Your assignment - Here is the listing. Report each line in it that contains the string "down".

Information shown -
- - -

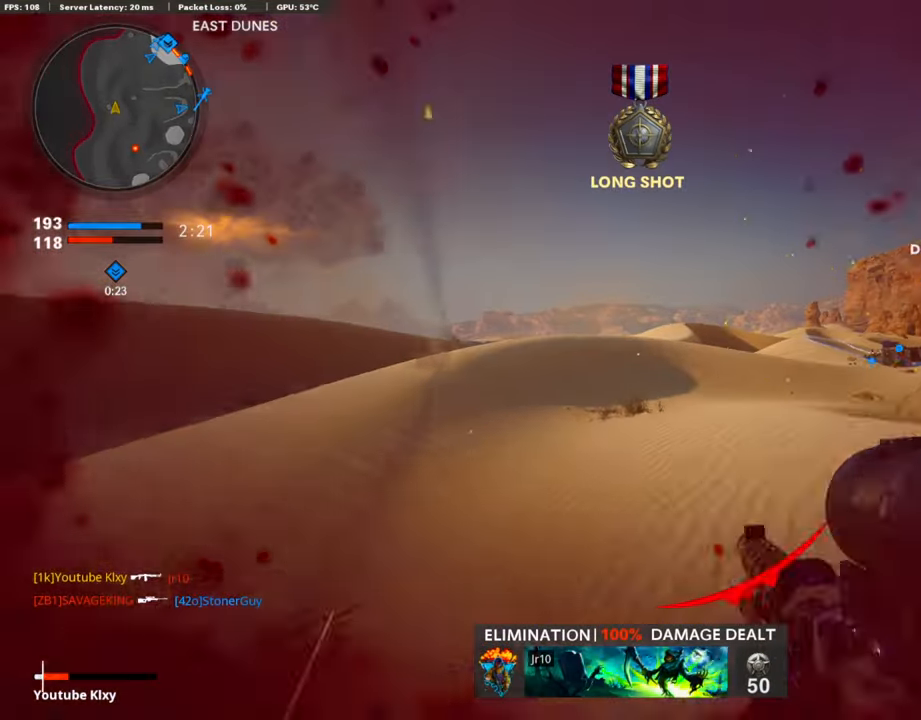
Gameplay with a controller (PlayStation layout); each line is a JSON object with the inputs held at the frame after it. "events" lists button and stick changes between this image and that frame as [ms after this image, input, new state], when the widget could be followed in between.
{"buttons": ["L2"], "left_stick": "up-left", "right_stick": "down-left", "events": [[50, "L3", "up"], [67, "right_stick", "left"], [135, "right_stick", "down"], [219, "L3", "down"], [219, "right_stick", "right"], [303, "right_stick", "down-left"], [371, "L2", "down"], [505, "L3", "up"]]}
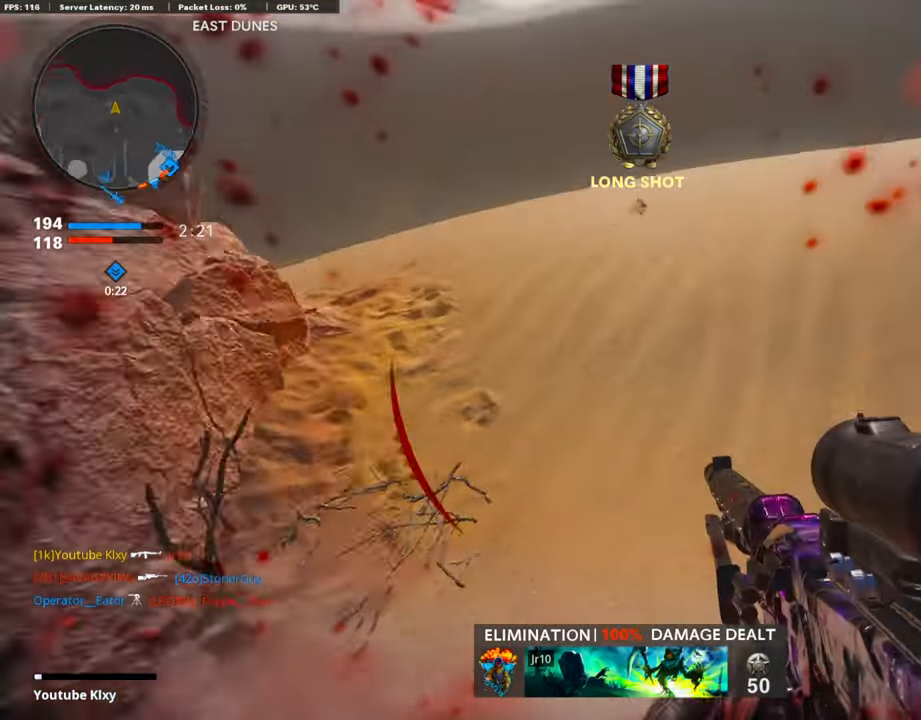
{"buttons": ["L3"], "left_stick": "up", "right_stick": "left", "events": [[34, "L2", "up"], [85, "right_stick", "up"], [169, "L3", "down"], [186, "right_stick", "up-left"], [338, "left_stick", "up"], [338, "right_stick", "center"], [439, "right_stick", "left"]]}
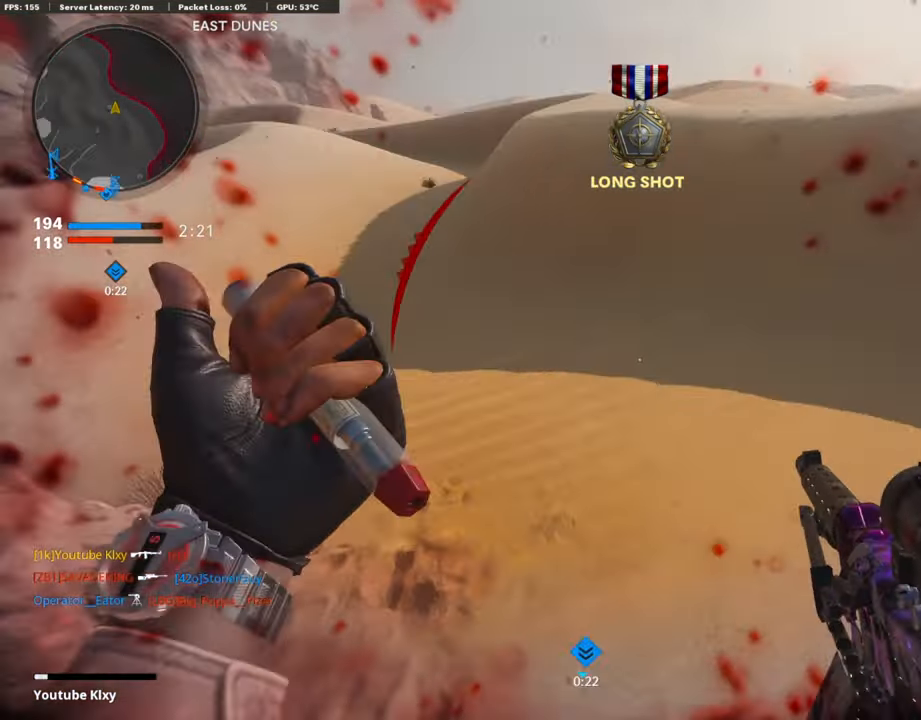
{"buttons": [], "left_stick": "up-left", "right_stick": "up-left", "events": [[118, "right_stick", "up-left"], [135, "R3", "down"], [203, "L3", "up"], [253, "R3", "up"], [287, "left_stick", "left"], [337, "R3", "down"], [371, "left_stick", "up-left"], [388, "L3", "down"], [405, "R3", "up"], [472, "L3", "up"]]}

- - -

Response box -
{"buttons": ["L2"], "left_stick": "up-left", "right_stick": "down-left", "events": [[50, "L3", "up"], [67, "right_stick", "left"], [135, "right_stick", "down"], [219, "L3", "down"], [219, "right_stick", "right"], [303, "right_stick", "down-left"], [371, "L2", "down"], [505, "L3", "up"]]}
{"buttons": ["L3"], "left_stick": "up", "right_stick": "left", "events": [[34, "L2", "up"], [85, "right_stick", "up"], [169, "L3", "down"], [186, "right_stick", "up-left"], [338, "left_stick", "up"], [338, "right_stick", "center"], [439, "right_stick", "left"]]}
{"buttons": [], "left_stick": "up-left", "right_stick": "up-left", "events": [[118, "right_stick", "up-left"], [135, "R3", "down"], [203, "L3", "up"], [253, "R3", "up"], [287, "left_stick", "left"], [337, "R3", "down"], [371, "left_stick", "up-left"], [388, "L3", "down"], [405, "R3", "up"], [472, "L3", "up"]]}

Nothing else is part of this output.